Due to the growing dependency on data and digital tools, HR teams have to meet the new dimensions of challenges in the modern business world. These are related to data management, cyber security, mobile device security, personal information integrity, social media conversations, and doxxing prevention. Compliance training are designed for all levels of management, including for full-time existing employees, contractual workers, interns and third-party partners and associates.

Talent Migration

Amazon’s training program is a classic example of how it identifies workforce from non-technical background to take on software designing and other technical domains. There are many organizations that encourage workforce to take on newer roles and functions to meet larger goals within and outside the organization. These could also focus on STEM areas which encourage talent migration.

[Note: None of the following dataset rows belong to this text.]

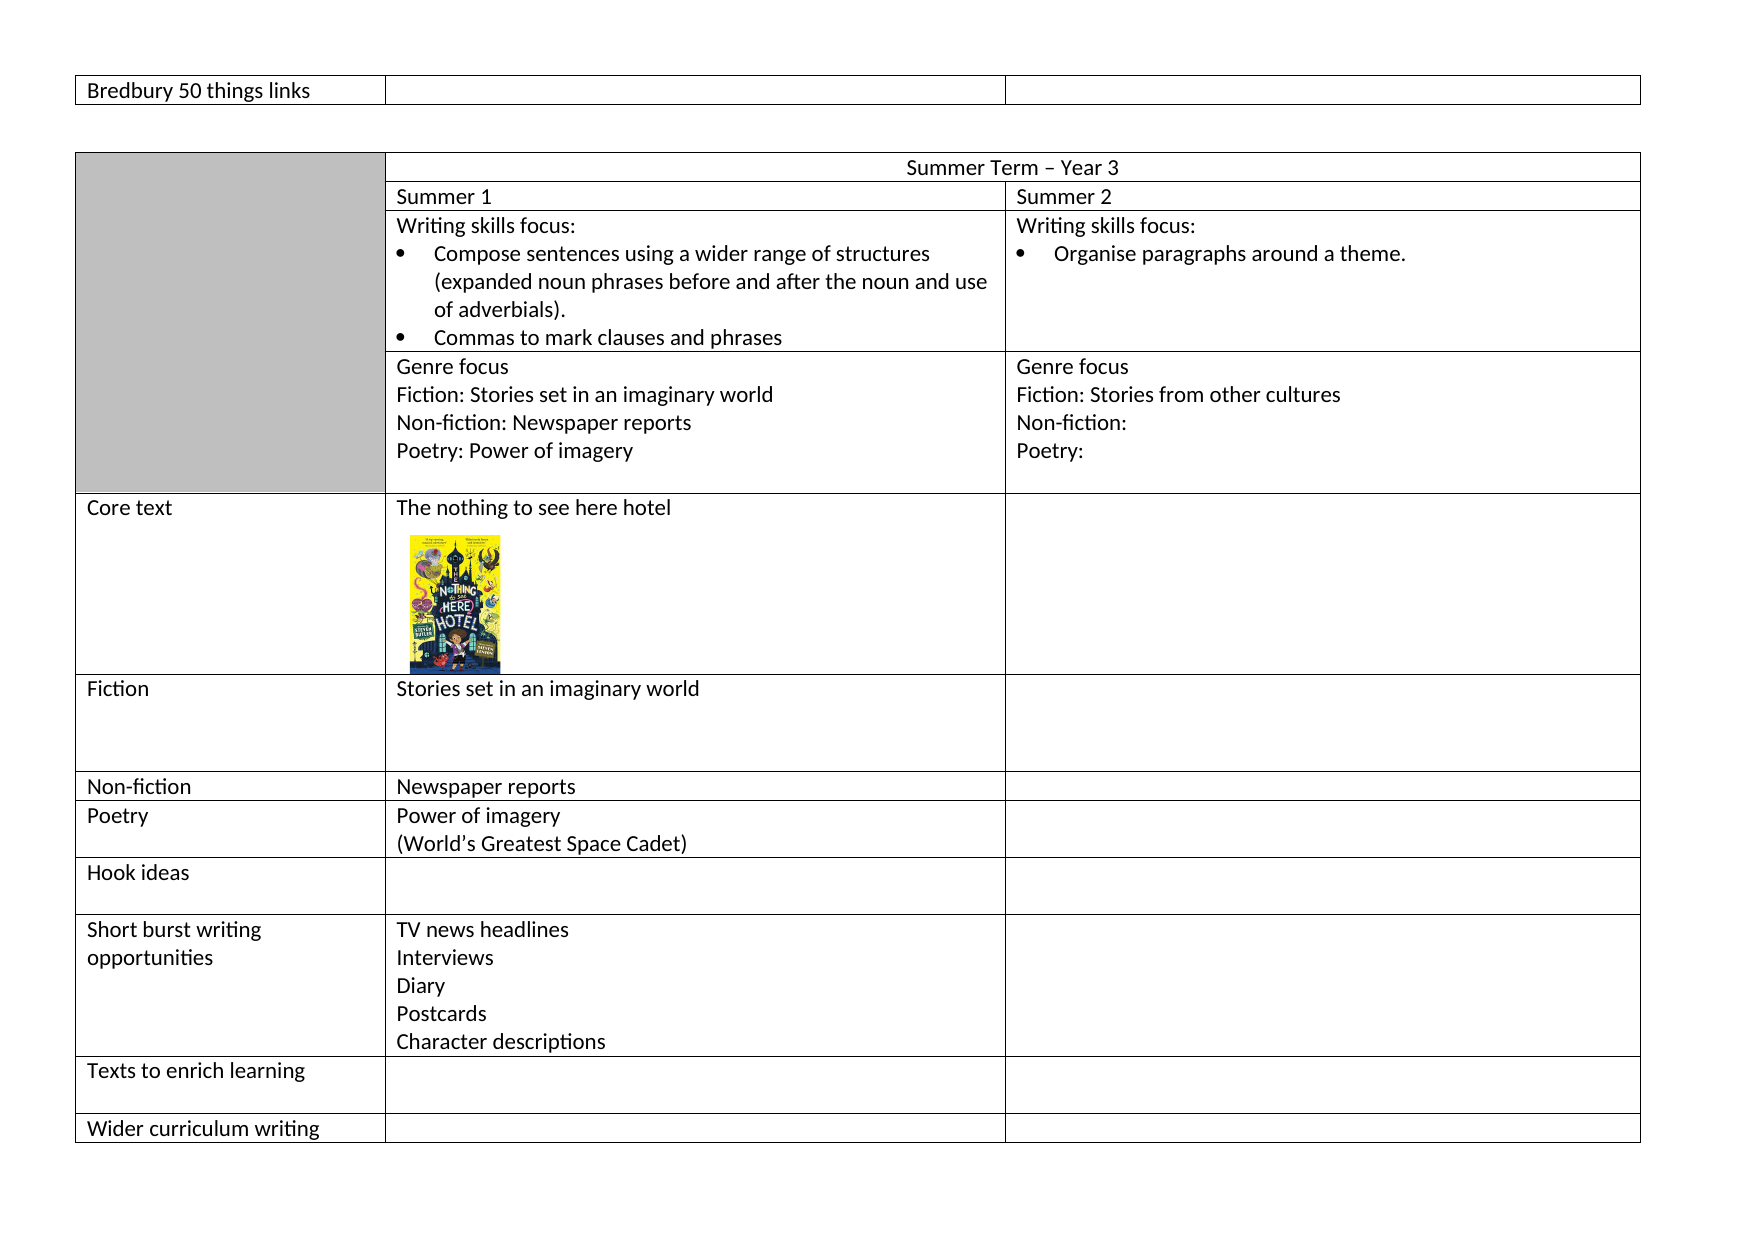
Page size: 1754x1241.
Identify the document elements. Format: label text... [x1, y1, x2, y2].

table_cell TV news headlines Interviews Diary Postcards Character descriptions [386, 915, 1005, 1056]
table_cell Fiction [76, 675, 385, 771]
table_cell [386, 76, 1005, 104]
table_header [76, 153, 385, 492]
picture [409, 535, 501, 674]
table_cell Short burst writing opportunities [76, 915, 385, 1056]
table_cell [1006, 76, 1640, 104]
table_cell Summer 1 [386, 182, 1005, 210]
table_cell Stories set in an imaginary world [386, 675, 1005, 771]
table_cell Genre focus Fiction: Stories from other cultures Non-fiction: Poetry: [1006, 352, 1640, 492]
table_cell [1006, 801, 1640, 857]
table_cell [1006, 1057, 1640, 1113]
table_cell Newspaper reports [386, 772, 1005, 800]
table_cell [1006, 915, 1640, 1056]
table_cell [76, 1114, 385, 1142]
table_cell [386, 1057, 1005, 1113]
table_cell [1006, 772, 1640, 800]
table_cell Power of imagery (World’s Greatest Space Cadet) [386, 801, 1005, 857]
table_cell Writing skills focus: Organise paragraphs around a theme. [1006, 211, 1640, 351]
table_header Summer Term – Year 3 [386, 153, 1640, 181]
table_cell [386, 858, 1005, 914]
table_cell The nothing to see here hotel [386, 494, 1005, 673]
table_cell [1006, 675, 1640, 771]
table_cell Poetry [76, 801, 385, 857]
table_cell Hook ideas [76, 858, 385, 914]
table_cell [1006, 858, 1640, 914]
table_cell Core text [76, 494, 385, 673]
table_cell [386, 1114, 1005, 1142]
table_cell [1006, 1114, 1640, 1142]
table_cell Genre focus Fiction: Stories set in an imaginary world Non-fiction: Newspaper reports Poetry: Power of imagery [386, 352, 1005, 492]
table_cell [1006, 494, 1640, 673]
table_cell Summer 2 [1006, 182, 1640, 210]
table_cell Writing skills focus: Compose sentences using a wider range of structures (expanded noun phrases before and after the noun and use of adverbials). Commas to mark clauses and phrases [386, 211, 1005, 351]
table_cell Non-fiction [76, 772, 385, 800]
table_cell Bredbury 50 things links [76, 76, 385, 104]
table_cell Texts to enrich learning [76, 1057, 385, 1113]
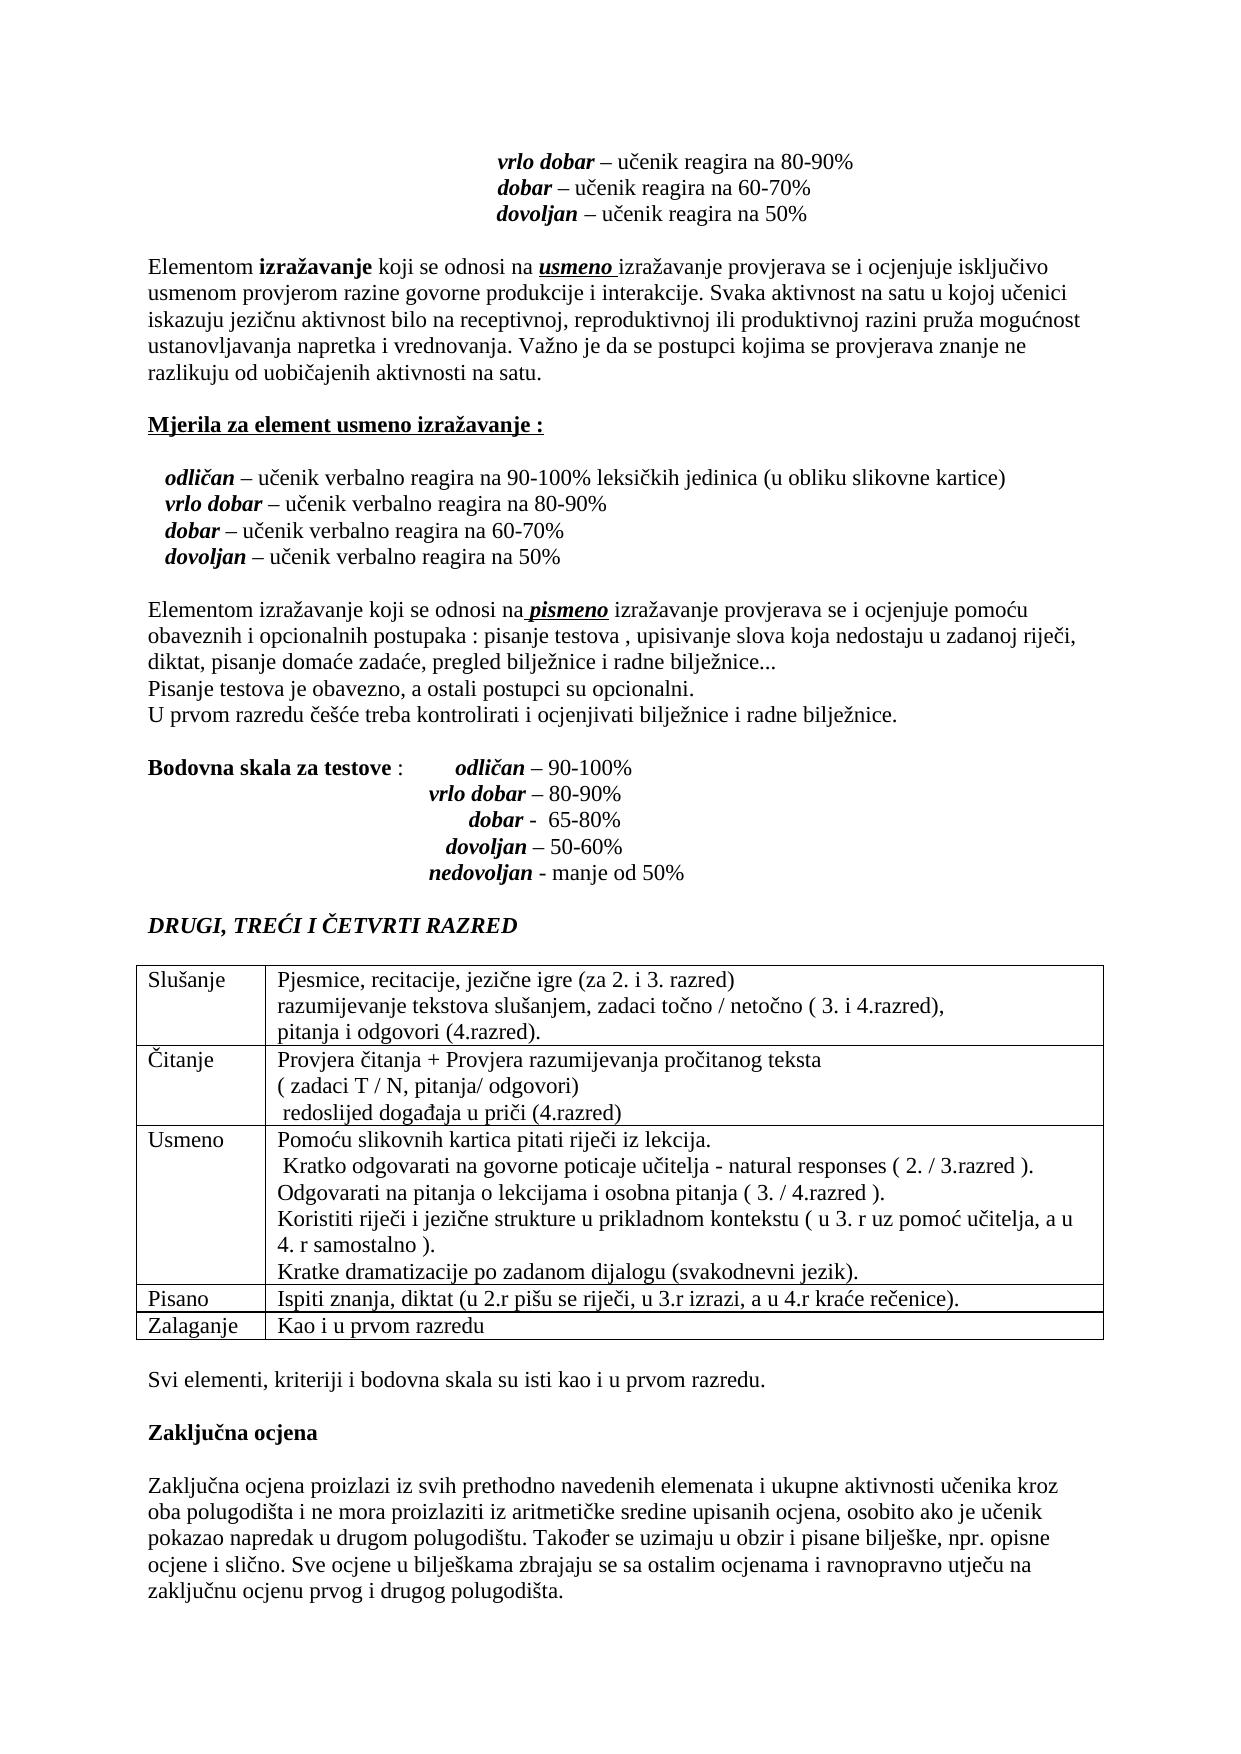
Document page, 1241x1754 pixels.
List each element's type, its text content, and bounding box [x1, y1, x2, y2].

text Mjerila za element usmeno izražavanje : [148, 411, 1092, 438]
text Elementom izražavanje koji se odnosi na pismeno izražavanje provjerava se i ocjenjuje pomoću obaveznih i opcionalnih postupaka : pisanje testova , upisivanje slova koja nedostaju u zadanoj riječi, diktat, pisanje domaće zadaće, pregled bilježnice i radne bilježnice... [148, 596, 1092, 675]
text dobar – učenik verbalno reagira na 60-70% [148, 517, 1092, 543]
table_cell Ispiti znanja, diktat (u 2.r pišu se riječi, u 3.r izrazi, a u 4.r kraće rečenice). [266, 1285, 1103, 1311]
text DRUGI, TREĆI I ČETVRTI RAZRED [148, 912, 1092, 938]
text vrlo dobar – 80-90% [148, 780, 1092, 807]
text Svi elementi, kriteriji i bodovna skala su isti kao i u prvom razredu. [148, 1366, 1092, 1393]
text odličan – učenik verbalno reagira na 90-100% leksičkih jedinica (u obliku slikovne kartice) [148, 464, 1092, 490]
text dovoljan – učenik reagira na 50% [148, 200, 1092, 227]
table_header Pjesmice, recitacije, jezične igre (za 2. i 3. razred) razumijevanje tekstova slušanjem, zadaci točno / netočno ( 3. i 4.razred), pitanja i odgovori (4.razred). [266, 966, 1103, 1045]
table_cell Zalaganje [137, 1313, 265, 1339]
table_cell Pisano [137, 1285, 265, 1311]
table_header Slušanje [137, 966, 265, 1045]
text Bodovna skala za testove : odličan – 90-100% [148, 754, 1092, 780]
text vrlo dobar – učenik reagira na 80-90% [148, 148, 1092, 174]
table_cell Usmeno [137, 1126, 265, 1284]
text vrlo dobar – učenik verbalno reagira na 80-90% [148, 490, 1092, 517]
text Elementom izražavanje koji se odnosi na usmeno izražavanje provjerava se i ocjenjuje isključivo usmenom provjerom razine govorne produkcije i interakcije. Svaka aktivnost na satu u kojoj učenici iskazuju jezičnu aktivnost bilo na receptivnoj, reproduktivnoj ili produktivnoj razini pruža mogućnost ustanovljavanja napretka i vrednovanja. Važno je da se postupci kojima se provjerava znanje ne razlikuju od uobičajenih aktivnosti na satu. [148, 253, 1092, 385]
text nedovoljan - manje od 50% [148, 859, 1092, 886]
table_cell Pomoću slikovnih kartica pitati riječi iz lekcija. Kratko odgovarati na govorne poticaje učitelja - natural responses ( 2. / 3.razred ). Odgovarati na pitanja o lekcijama i osobna pitanja ( 3. / 4.razred ). Koristiti riječi i jezične strukture u prikladnom kontekstu ( u 3. r uz pomoć učitelja, a u 4. r samostalno ). Kratke dramatizacije po zadanom dijalogu (svakodnevni jezik). [266, 1126, 1103, 1284]
text U prvom razredu češće treba kontrolirati i ocjenjivati bilježnice i radne bilježnice. [148, 701, 1092, 727]
table_cell Čitanje [137, 1046, 265, 1125]
text dovoljan – 50-60% [148, 833, 1092, 859]
text Pisanje testova je obavezno, a ostali postupci su opcionalni. [148, 675, 1092, 701]
text dobar - 65-80% [148, 807, 1092, 833]
text Zaključna ocjena proizlazi iz svih prethodno navedenih elemenata i ukupne aktivnosti učenika kroz oba polugodišta i ne mora proizlaziti iz aritmetičke sredine upisanih ocjena, osobito ako je učenik pokazao napredak u drugom polugodištu. Također se uzimaju u obzir i pisane bilješke, npr. opisne ocjene i slično. Sve ocjene u bilješkama zbrajaju se sa ostalim ocjenama i ravnopravno utječu na zaključnu ocjenu prvog i drugog polugodišta. [148, 1472, 1092, 1603]
text dovoljan – učenik verbalno reagira na 50% [148, 543, 1092, 569]
text dobar – učenik reagira na 60-70% [148, 174, 1092, 200]
text Zaključna ocjena [148, 1419, 1092, 1445]
table_cell Kao i u prvom razredu [266, 1313, 1103, 1339]
table_cell Provjera čitanja + Provjera razumijevanja pročitanog teksta ( zadaci T / N, pitanja/ odgovori) redoslijed događaja u priči (4.razred) [266, 1046, 1103, 1125]
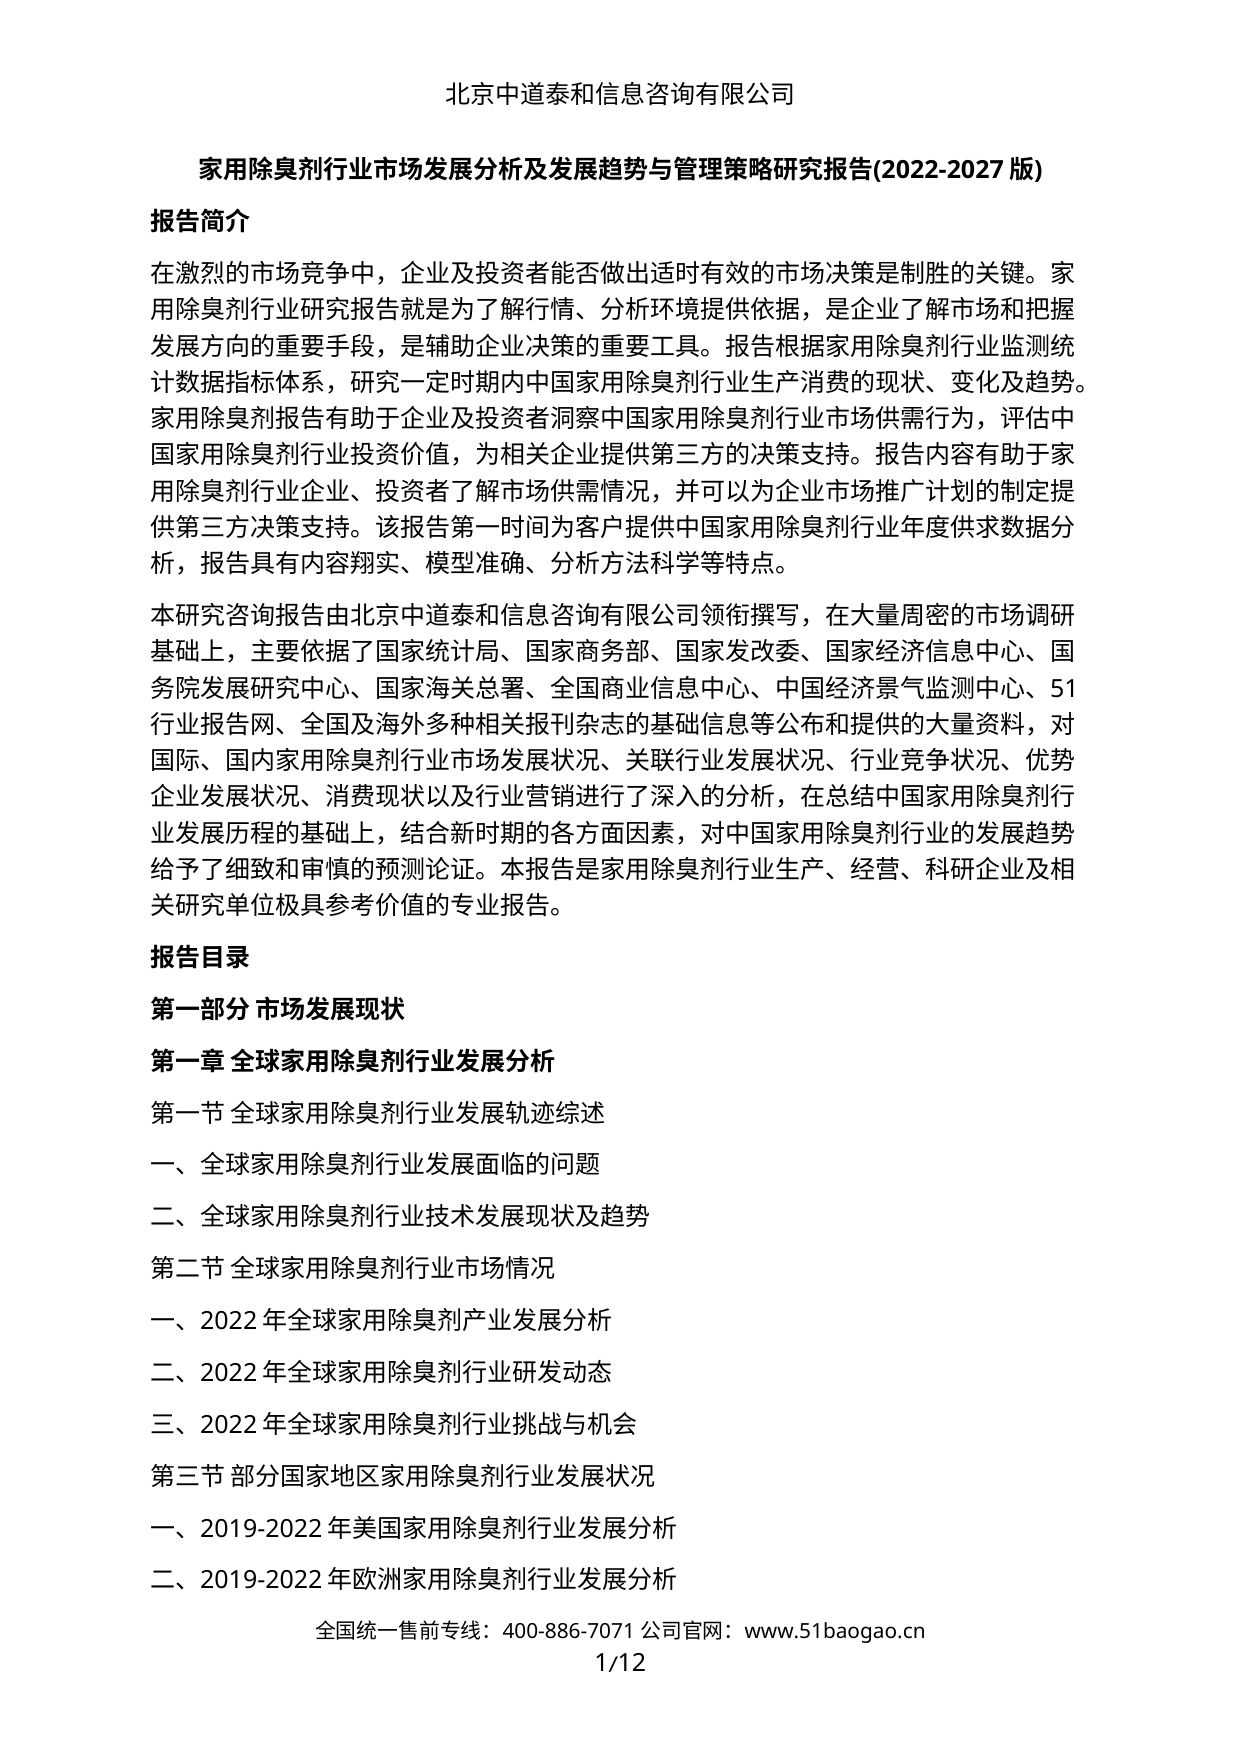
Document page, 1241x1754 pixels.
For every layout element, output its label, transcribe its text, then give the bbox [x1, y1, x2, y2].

text 一、全球家用除臭剂行业发展面临的问题 [150, 1145, 1090, 1181]
text 第一章 全球家用除臭剂行业发展分析 [150, 1041, 1090, 1077]
text 二、2019-2022年欧洲家用除臭剂行业发展分析 [150, 1560, 1090, 1596]
text 报告简介 [150, 202, 1090, 238]
text 在激烈的市场竞争中，企业及投资者能否做出适时有效的市场决策是制胜的关键。家用除臭剂行业研究报告就是为了解行情、分析环境提供依据，是企业了解市场和把握发展方向的重要手段，是辅助企业决策的重要工具。报告根据家用除臭剂行业监测统计数据指标体系，研究一定时期内中国家用除臭剂行业生产消费的现状、变化及趋势。家用除臭剂报告有助于企业及投资者洞察中国家用除臭剂行业市场供需行为，评估中国家用除臭剂行业投资价值，为相关企业提供第三方的决策支持。报告内容有助于家用除臭剂行业企业、投资者了解市场供需情况，并可以为企业市场推广计划的制定提供第三方决策支持。该报告第一时间为客户提供中国家用除臭剂行业年度供求数据分析，报告具有内容翔实、模型准确、分析方法科学等特点。 [150, 254, 1090, 580]
text 一、2022年全球家用除臭剂产业发展分析 [150, 1301, 1090, 1337]
text 第三节 部分国家地区家用除臭剂行业发展状况 [150, 1456, 1090, 1492]
text 第二节 全球家用除臭剂行业市场情况 [150, 1249, 1090, 1285]
text 一、2019-2022年美国家用除臭剂行业发展分析 [150, 1508, 1090, 1544]
text 三、2022年全球家用除臭剂行业挑战与机会 [150, 1404, 1090, 1441]
text 报告目录 [150, 937, 1090, 974]
text 家用除臭剂行业市场发展分析及发展趋势与管理策略研究报告(2022-2027版) [150, 150, 1090, 186]
text 第一部分 市场发展现状 [150, 989, 1090, 1026]
text 第一节 全球家用除臭剂行业发展轨迹综述 [150, 1093, 1090, 1129]
text 本研究咨询报告由北京中道泰和信息咨询有限公司领衔撰写，在大量周密的市场调研基础上，主要依据了国家统计局、国家商务部、国家发改委、国家经济信息中心、国务院发展研究中心、国家海关总署、全国商业信息中心、中国经济景气监测中心、51行业报告网、全国及海外多种相关报刊杂志的基础信息等公布和提供的大量资料，对国际、国内家用除臭剂行业市场发展状况、关联行业发展状况、行业竞争状况、优势企业发展状况、消费现状以及行业营销进行了深入的分析，在总结中国家用除臭剂行业发展历程的基础上，结合新时期的各方面因素，对中国家用除臭剂行业的发展趋势给予了细致和审慎的预测论证。本报告是家用除臭剂行业生产、经营、科研企业及相关研究单位极具参考价值的专业报告。 [150, 596, 1090, 922]
text 二、全球家用除臭剂行业技术发展现状及趋势 [150, 1197, 1090, 1233]
text 二、2022年全球家用除臭剂行业研发动态 [150, 1352, 1090, 1389]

By understanding organization chart, HR managers can reduce the wastage that is often associated with TLD initiatives. Smaller teams are able to retain and apply their lessons acquired from TLD programs more effectively. Additionally, teams with better performance appraisal systems and review workflows are also able to justify the ROI from TLD and OL programs. Costs related to reusable assets, training kits, traveling expenses and other overhead expenses can be easily identified and controlled by organizing the team and groups into more effective and closely-associated gathering of employees who are striving to excel at their jobs with acquired skills.

So, better the organizational structure, clearer would be your outcomes from the training and development initiatives.